* Task instructions
An exact copy of the listing below is required, minus its pictures.

* Supplied records
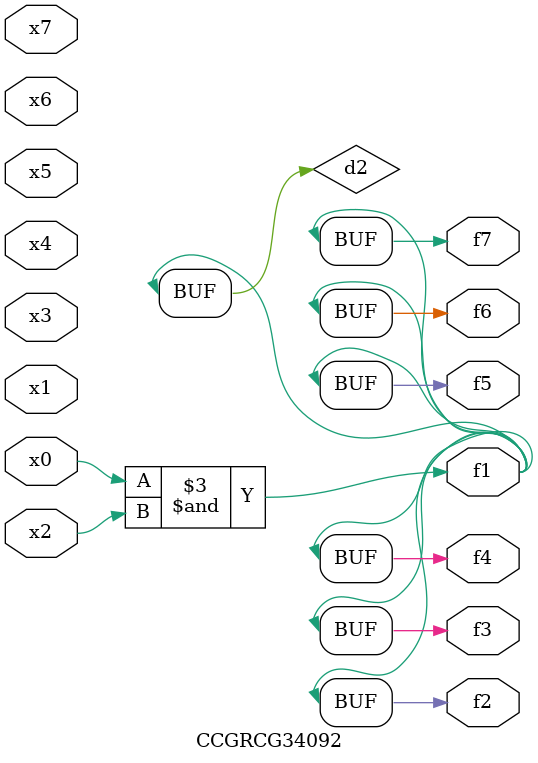
<source format=v>
module CCGRCG34092(
	input x0, x1, x2, x3, x4, x5, x6, x7,
	output f1, f2, f3, f4, f5, f6, f7
);

	wire d1, d2;

	nor (d1, x3, x6);
	and (d2, x0, x2);
	assign f1 = d2;
	assign f2 = d2;
	assign f3 = d2;
	assign f4 = d2;
	assign f5 = d2;
	assign f6 = d2;
	assign f7 = d2;
endmodule

</source>
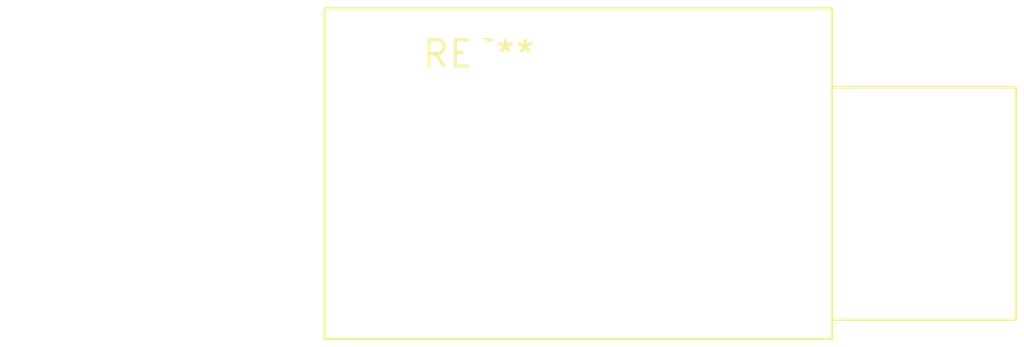
<source format=kicad_pcb>
(kicad_pcb (version 20240108) (generator pcbnew)

  (general
    (thickness 1.6)
  )

  (paper "A4")
  (layers
    (0 "F.Cu" signal)
    (31 "B.Cu" signal)
    (32 "B.Adhes" user "B.Adhesive")
    (33 "F.Adhes" user "F.Adhesive")
    (34 "B.Paste" user)
    (35 "F.Paste" user)
    (36 "B.SilkS" user "B.Silkscreen")
    (37 "F.SilkS" user "F.Silkscreen")
    (38 "B.Mask" user)
    (39 "F.Mask" user)
    (40 "Dwgs.User" user "User.Drawings")
    (41 "Cmts.User" user "User.Comments")
    (42 "Eco1.User" user "User.Eco1")
    (43 "Eco2.User" user "User.Eco2")
    (44 "Edge.Cuts" user)
    (45 "Margin" user)
    (46 "B.CrtYd" user "B.Courtyard")
    (47 "F.CrtYd" user "F.Courtyard")
    (48 "B.Fab" user)
    (49 "F.Fab" user)
    (50 "User.1" user)
    (51 "User.2" user)
    (52 "User.3" user)
    (53 "User.4" user)
    (54 "User.5" user)
    (55 "User.6" user)
    (56 "User.7" user)
    (57 "User.8" user)
    (58 "User.9" user)
  )

  (setup
    (pad_to_mask_clearance 0)
    (pcbplotparams
      (layerselection 0x00010fc_ffffffff)
      (plot_on_all_layers_selection 0x0000000_00000000)
      (disableapertmacros false)
      (usegerberextensions false)
      (usegerberattributes false)
      (usegerberadvancedattributes false)
      (creategerberjobfile false)
      (dashed_line_dash_ratio 12.000000)
      (dashed_line_gap_ratio 3.000000)
      (svgprecision 4)
      (plotframeref false)
      (viasonmask false)
      (mode 1)
      (useauxorigin false)
      (hpglpennumber 1)
      (hpglpenspeed 20)
      (hpglpendiameter 15.000000)
      (dxfpolygonmode false)
      (dxfimperialunits false)
      (dxfusepcbnewfont false)
      (psnegative false)
      (psa4output false)
      (plotreference false)
      (plotvalue false)
      (plotinvisibletext false)
      (sketchpadsonfab false)
      (subtractmaskfromsilk false)
      (outputformat 1)
      (mirror false)
      (drillshape 1)
      (scaleselection 1)
      (outputdirectory "")
    )
  )

  (net 0 "")

  (footprint "Jack_6.35mm_Neutrik_NRJ6HF-1-AU_Horizontal" (layer "F.Cu") (at 0 0))

)

</source>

* Task response
<source format=v>
module CCGRCG34092(
	input x0, x1, x2, x3, x4, x5, x6, x7,
	output f1, f2, f3, f4, f5, f6, f7
);

	wire d1, d2;

	nor (d1, x3, x6);
	and (d2, x0, x2);
	assign f1 = d2;
	assign f2 = d2;
	assign f3 = d2;
	assign f4 = d2;
	assign f5 = d2;
	assign f6 = d2;
	assign f7 = d2;
endmodule

</source>
<source format=kicad_pcb>
(kicad_pcb (version 20240108) (generator pcbnew)

  (general
    (thickness 1.6)
  )

  (paper "A4")
  (layers
    (0 "F.Cu" signal)
    (31 "B.Cu" signal)
    (32 "B.Adhes" user "B.Adhesive")
    (33 "F.Adhes" user "F.Adhesive")
    (34 "B.Paste" user)
    (35 "F.Paste" user)
    (36 "B.SilkS" user "B.Silkscreen")
    (37 "F.SilkS" user "F.Silkscreen")
    (38 "B.Mask" user)
    (39 "F.Mask" user)
    (40 "Dwgs.User" user "User.Drawings")
    (41 "Cmts.User" user "User.Comments")
    (42 "Eco1.User" user "User.Eco1")
    (43 "Eco2.User" user "User.Eco2")
    (44 "Edge.Cuts" user)
    (45 "Margin" user)
    (46 "B.CrtYd" user "B.Courtyard")
    (47 "F.CrtYd" user "F.Courtyard")
    (48 "B.Fab" user)
    (49 "F.Fab" user)
    (50 "User.1" user)
    (51 "User.2" user)
    (52 "User.3" user)
    (53 "User.4" user)
    (54 "User.5" user)
    (55 "User.6" user)
    (56 "User.7" user)
    (57 "User.8" user)
    (58 "User.9" user)
  )

  (setup
    (pad_to_mask_clearance 0)
    (pcbplotparams
      (layerselection 0x00010fc_ffffffff)
      (plot_on_all_layers_selection 0x0000000_00000000)
      (disableapertmacros false)
      (usegerberextensions false)
      (usegerberattributes false)
      (usegerberadvancedattributes false)
      (creategerberjobfile false)
      (dashed_line_dash_ratio 12.000000)
      (dashed_line_gap_ratio 3.000000)
      (svgprecision 4)
      (plotframeref false)
      (viasonmask false)
      (mode 1)
      (useauxorigin false)
      (hpglpennumber 1)
      (hpglpenspeed 20)
      (hpglpendiameter 15.000000)
      (dxfpolygonmode false)
      (dxfimperialunits false)
      (dxfusepcbnewfont false)
      (psnegative false)
      (psa4output false)
      (plotreference false)
      (plotvalue false)
      (plotinvisibletext false)
      (sketchpadsonfab false)
      (subtractmaskfromsilk false)
      (outputformat 1)
      (mirror false)
      (drillshape 1)
      (scaleselection 1)
      (outputdirectory "")
    )
  )

  (net 0 "")

  (footprint "Jack_6.35mm_Neutrik_NRJ6HF-1-AU_Horizontal" (layer "F.Cu") (at 0 0))

)

</source>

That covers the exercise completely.